Dammit. Bagham replayed the video again, frowning. Whatever Landborn was, it was different than anything he’d ever seen. She was slower, weaker than one of Sirius’ renegades.
She certainly wasn’t a full Alpha. The deconstruction process had almost failed on Steele, barely bringing him back to the other side alive, much less with all of an AlphaGen’s bells and whistles, so if it had been an original AlphaGen who had fought him earlier that week, Steele wouldn’t have stood a chance. With Landborn, Bagham had thrown her across the room and broken bones, yet she’d actually gone for EMP as a weapon, instead of just taking down his shields with energized tovlar or brute force.
“What are you, little girl?” Bagham muttered to the screen, watching the two of them burst into the street and wrestle, over and over. She wasn’t human. That much was obvious. To him, anyway. To Orion, she was just a Yolk baby with a focused skillset until Bagham proved otherwise, and it was going to look as if he were responsible for the rebellion, by pissing her off. Even her hurling that final chunk of concrete could be written off as adrenaline.
But that wasn’t what was going on here. Bagham would have bet his life on it. David Landborn and that infuriating bitch KayKay had made something, and they were using it to humiliate the Coalition by passing it off as human. And the people, thinking she was human, were eating it right up, writing off her uncanny skills as luck or their pathetic Outer Bounds Aashaanti patron god shining his light upon them. It was making him look like a fool.
Bagham realized he had crumpled the metal chair under his fingers as he watched the video. He had to draw Magali out before these little victories snowballed into something bigger. He needed to prove what she was to Orion. He had to stop her…
Magali was hunkered down against a wall of Honor’s cargo bay, exhausted, having just led her troops against—and liberated—Yolk Factory 16, when the ship’s com system flashed on. Instead of a message from the pilot, as she expected, Co
lonel Steele’s face showed up on the screen.

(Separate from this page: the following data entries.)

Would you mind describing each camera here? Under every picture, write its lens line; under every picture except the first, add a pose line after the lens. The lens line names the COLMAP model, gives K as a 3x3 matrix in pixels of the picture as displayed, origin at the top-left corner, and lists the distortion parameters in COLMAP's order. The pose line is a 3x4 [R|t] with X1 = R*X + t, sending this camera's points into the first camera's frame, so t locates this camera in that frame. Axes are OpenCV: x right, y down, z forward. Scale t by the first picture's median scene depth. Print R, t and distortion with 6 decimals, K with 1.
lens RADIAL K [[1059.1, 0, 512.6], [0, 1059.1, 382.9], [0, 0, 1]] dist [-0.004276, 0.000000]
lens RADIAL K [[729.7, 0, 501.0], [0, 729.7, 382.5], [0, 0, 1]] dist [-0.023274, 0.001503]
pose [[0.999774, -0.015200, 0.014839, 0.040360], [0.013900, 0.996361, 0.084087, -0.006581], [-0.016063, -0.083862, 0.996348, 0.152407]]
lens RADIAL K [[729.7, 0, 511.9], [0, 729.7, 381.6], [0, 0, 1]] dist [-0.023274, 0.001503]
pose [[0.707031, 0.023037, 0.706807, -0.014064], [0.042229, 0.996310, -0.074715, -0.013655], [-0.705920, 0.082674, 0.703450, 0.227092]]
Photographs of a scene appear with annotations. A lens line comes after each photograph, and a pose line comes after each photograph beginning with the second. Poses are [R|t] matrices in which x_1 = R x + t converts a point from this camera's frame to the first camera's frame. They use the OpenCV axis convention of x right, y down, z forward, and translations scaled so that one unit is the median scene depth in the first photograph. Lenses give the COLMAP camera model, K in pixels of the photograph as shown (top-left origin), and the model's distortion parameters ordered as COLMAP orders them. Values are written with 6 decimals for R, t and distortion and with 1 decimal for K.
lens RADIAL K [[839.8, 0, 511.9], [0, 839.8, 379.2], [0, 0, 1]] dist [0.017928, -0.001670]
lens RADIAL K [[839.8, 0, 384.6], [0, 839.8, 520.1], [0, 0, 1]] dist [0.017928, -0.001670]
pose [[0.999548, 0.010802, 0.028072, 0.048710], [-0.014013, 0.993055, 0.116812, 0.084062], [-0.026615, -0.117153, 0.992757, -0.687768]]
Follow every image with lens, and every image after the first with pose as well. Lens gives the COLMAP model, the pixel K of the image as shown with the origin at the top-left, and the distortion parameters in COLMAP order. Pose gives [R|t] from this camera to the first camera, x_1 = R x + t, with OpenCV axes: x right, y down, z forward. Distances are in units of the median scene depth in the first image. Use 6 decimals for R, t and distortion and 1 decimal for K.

“This message is going out on all channels, broadcast on all bands, and is intended for the rebel Magali Landborn,” Steele said. “It will repeat until I get a response.” He smiled, but it didn’t reach his eyes. “So Magali. I hear you took another Yolk mine, so I’ll make this quick. I’m curious how you managed to live through our last engagement, and I’m willing to give it another go. In fact, I insist. I’ve still got plenty of Nephyrs, operators, Bouncers, and armaments at my disposal to put a hole in your little world. After careful consideration, I think I’ll start with Silver City. So consider this a challenge. Appear before me, fight me, and whoever wins will take control of Fortune. You hear that? As the ranking official on Fortune, if you agree to fight me and I lose, I will cede the planet to you as per Section 17 of the Wartime Regulations Act. However, if you don’t fight me, and you continue to insist on heinous sabotage and guerrilla tactics, it is within my rights to declare Fortune in an open state of rebellion and I will begin full bombardment of civilian outposts tomorrow afternoon. If you do decide to save a few lives and meet me, however, we can settle this peaceably, one way or another. The match will be completely televised by representatives of all of Fortune’s stations, so that there’s no question of foul play. As an added bonus, if you show up sometime in the next…” he needlessly glanced at his watch for effect, “Twelve hours, I won’t execute your lover for your cowardice.” At that, he panned the camera to show Patrick, shirtless, sitting on a chair, hands tied behind his back, a gag in his mouth.
Someone had tattooed him from head to toe like Milar. He looked whipped, beaten. Hopeless.
Steele yanked the gag out. “Patrick, tell the world something only Magali would know, so she knows it’s you.”